According to a recent article published in The Guardian, Tony Abbott must find at least another AUS$ 4 billion for his climate policy, Direct Action, otherwise he will be forced to break his pledge to cut emissions by 5% by 2020 and instead allow them to increase by 9%.
The Coalition has insisted that it will provide no more than the AUS$ 2.5 billion it has allocated to purchase emissions reductions from polluters.
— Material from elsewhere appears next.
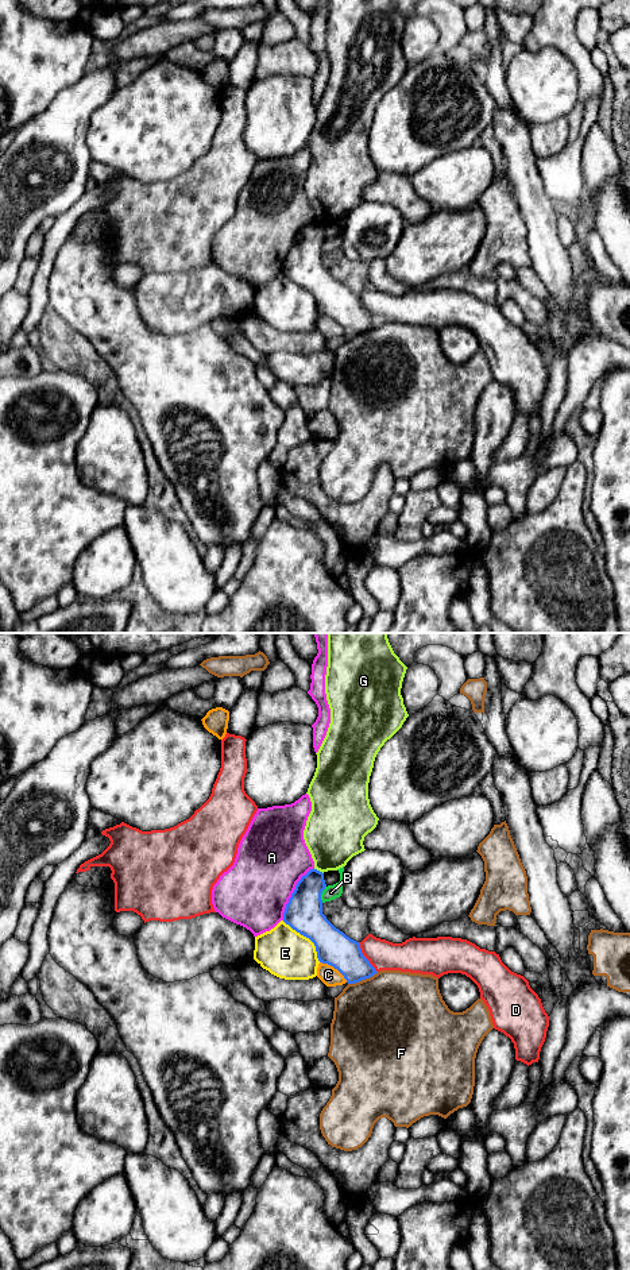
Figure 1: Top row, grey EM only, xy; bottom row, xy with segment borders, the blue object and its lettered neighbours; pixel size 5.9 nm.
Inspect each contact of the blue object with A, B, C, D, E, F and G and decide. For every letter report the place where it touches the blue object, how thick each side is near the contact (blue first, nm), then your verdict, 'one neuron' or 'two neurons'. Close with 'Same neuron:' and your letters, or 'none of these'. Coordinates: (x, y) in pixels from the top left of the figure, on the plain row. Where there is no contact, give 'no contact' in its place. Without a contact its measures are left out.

However, a report issued by the Climate Institute suggests that at least AUS$ 4.07 billion more will be required to meet their target.
Tony Abbott has refused to accept the findings, saying that ‘Greg Hunt [the Coalitions climate spokesman] is confident, as am I, that we can purchase sufficient emissions from the funding envelope we have provide’.
Abbott additionally outlined his belief that buying emissions reductions on the international market would amount to Australia ‘shirking [their] environmental duty’.
He has repeatedly condemned Labor’s carbon price plan because it allows the purchase of a proportion of emission reductions overseas, which means although emissions would be significantly lower domestically than if nothing was done, they would still be higher in 2020 than they were in 2000.
Despite Abbott’s protests, the evidence indicates that the Coalition’s current capped spending on their climate policy will result in 40% less domestic emission reduction than Labor’s.
Under Labor’s plan domestic emissions would fall by 287 million t of CO2. In contrast, under Direct Action domestic emissions would fall by 204 million t.
The only way the Coalition could meet the 2020 target without massive new spending would be to copy Labor’s policy and purchase permits overseas.
Furthermore, while Labor’s scheme would reduce Australia’s reliance on coal fired power over time, under the Coalition’s plan it would increase.
Under Labor, coal fired power would account for an estimated 61% of electricity generation in 2020, 53% in 2030 and 31% in 2050. However, under the Coalition plan, which makes it voluntary for polluters to reduce emissions, coal fired power would be 64% of electricity in 2020, 66% in 2030 and 69% in 2030.
The Coalition’s policy represents an effective subsidy of AUS$ 50 billion for polluting industries in 2020, according to analysis.
The Climate Institute have additionally raised concerns that a program based on annual budget outlays is always susceptible to budget cuts, especially since the Coalition has said that it will review and possibly revise Direct Action in 2015.
Edited from various sources by Emma McAleavey.